━━━━━ THE RECORDS
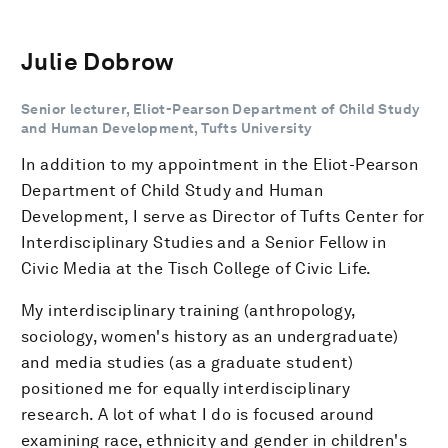
Julie Dobrow
Senior lecturer, Eliot-Pearson Department of Child Study
and Human Development, Tufts University
In addition to my appointment in the Eliot-Pearson
Department of Child Study and Human
Development, I serve as Director of Tufts Center for
Interdisciplinary Studies and a Senior Fellow in
Civic Media at the Tisch College of Civic Life.
My interdisciplinary training (anthropology,
sociology, women's history as an undergraduate)
and media studies (as a graduate student)
positioned me for equally interdisciplinary
research. A lot of what I do is focused around
examining race, ethnicity and gender in children's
━━━━━━━━━━
ASSIGNED TASK >> Each entry above is to be written out again unchanged, apart from the pictures, which are left out.

RESPONSE BELOW >>
Julie Dobrow
Senior lecturer, Eliot-Pearson Department of Child Study
and Human Development, Tufts University
In addition to my appointment in the Eliot-Pearson
Department of Child Study and Human
Development, I serve as Director of Tufts Center for
Interdisciplinary Studies and a Senior Fellow in
Civic Media at the Tisch College of Civic Life.
My interdisciplinary training (anthropology,
sociology, women's history as an undergraduate)
and media studies (as a graduate student)
positioned me for equally interdisciplinary
research. A lot of what I do is focused around
examining race, ethnicity and gender in children's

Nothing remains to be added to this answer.